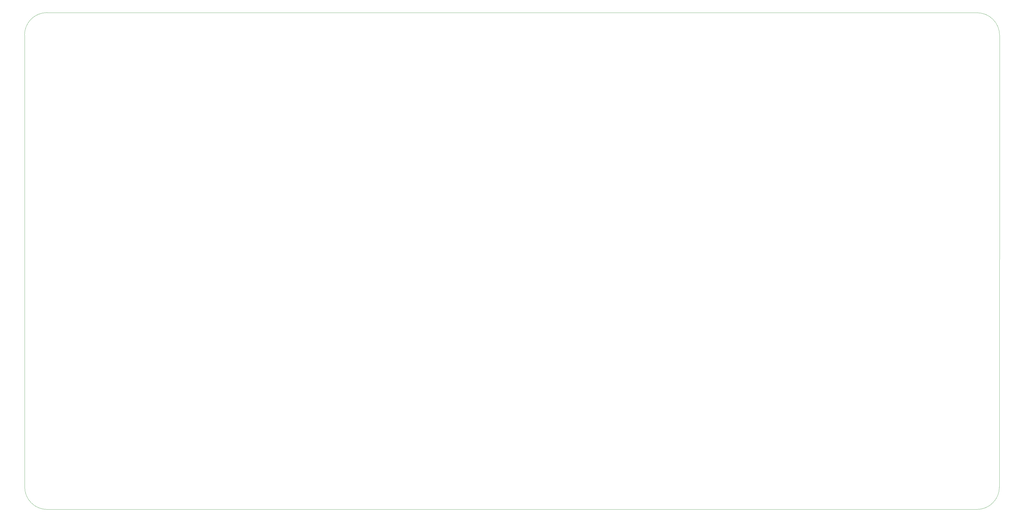
<source format=gbr>
%TF.GenerationSoftware,KiCad,Pcbnew,7.0.8*%
%TF.CreationDate,2023-10-19T20:38:54-05:00*%
%TF.ProjectId,VesselV2,56657373-656c-4563-922e-6b696361645f,rev?*%
%TF.SameCoordinates,Original*%
%TF.FileFunction,Profile,NP*%
%FSLAX46Y46*%
G04 Gerber Fmt 4.6, Leading zero omitted, Abs format (unit mm)*
G04 Created by KiCad (PCBNEW 7.0.8) date 2023-10-19 20:38:54*
%MOMM*%
%LPD*%
G01*
G04 APERTURE LIST*
%TA.AperFunction,Profile*%
%ADD10C,0.100000*%
%TD*%
G04 APERTURE END LIST*
D10*
X428568590Y-223781090D02*
G75*
G03*
X436506090Y-215843590I10J7937490D01*
G01*
X91337660Y-215843590D02*
G75*
G03*
X99275160Y-223781090I7937500J0D01*
G01*
X428568590Y-223781090D02*
X99275160Y-223781090D01*
X436506090Y-215843590D02*
X436562500Y-55618910D01*
X99218750Y-47625000D02*
G75*
G03*
X91281250Y-55562500I0J-7937500D01*
G01*
X91281250Y-55562500D02*
X91337660Y-215843590D01*
X436562490Y-55618910D02*
G75*
G03*
X428625000Y-47681410I-7937490J10D01*
G01*
X428625000Y-47681410D02*
X99218750Y-47625000D01*
M02*

</source>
==*==
__WORK INSTRUCTIONS__
Each line above that contains the word "KiCad" should be copied.

__RESPONSE FOR THIS EXERCISE__
%TF.GenerationSoftware,KiCad,Pcbnew,7.0.8*%
G04 Created by KiCad (PCBNEW 7.0.8) date 2023-10-19 20:38:54*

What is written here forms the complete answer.